── Text for analysis ──

Caught in the breast trap
In the controversial Time cover photo, there was a hint of perversity, no doubt aimed at annoying the self-righteous of both sexes and stirring them to react.
Generally speaking, it would be better to have on the covers of all the magazines in the world - and not just last week's Time Magazine - pictures of women offering their breasts to their children, whether the latter are 3, 4 or 5 years old, and not the opposite. By "the opposite," I mean women holding the bodies of children killed in a bombardment, by famine or in one or another natural disaster.
To tell the truth, in the controversial Time cover photo, there was a hint of perversity, no doubt aimed at annoying the self-righteous of both sexes and stirring them to react. What achieved the kinkiness was the sharp contrast between the nakedness of the maternal breast and the manly little face of the nursing tot, who was fully dressed.
It was this kinky effect that stirred the tempest, one that also reached our shores, eliciting two predictable kinds of reactions: the reaction of the conservative sort and the reaction of the feminist sort. One feminist declared a day of mourning and lamentation, on the grounds that pictures of this sort plunge women back into the stereotypical abyss, reinforce images from which they have long worked to disengage themselves, and essentially liberates men at the expense of women. Therefore, she said, the photographer of the picture, along with the anti-feminist woman and her son who appear in it, should be thrown into a deep pit.

───

Please answer these questions using the piece on the Time cover photo:
1. What ages does it give for the children in the pictures it would rather see on magazine covers?
2. What contrast does it say produced the kinky effect in the photo?
3. Which two kinds of reactions did the tempest elicit?
The material after this text is separate from it.

── Data ──

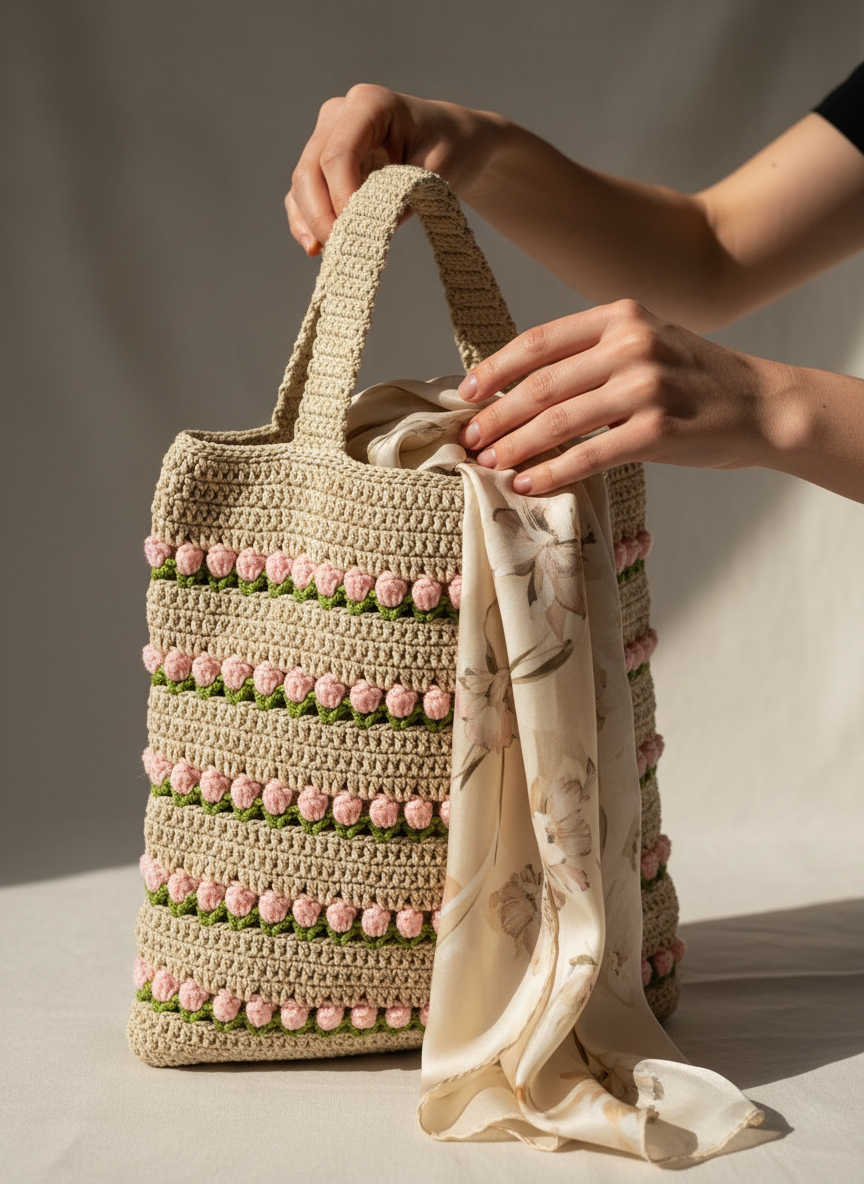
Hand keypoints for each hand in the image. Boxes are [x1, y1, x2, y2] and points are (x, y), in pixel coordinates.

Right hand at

───

- _Answer_:
1. 3, 4 or 5 years old.
2. The contrast between the nakedness of the maternal breast and the manly little face of the nursing tot, who was fully dressed.
3. The reaction of the conservative sort and the reaction of the feminist sort.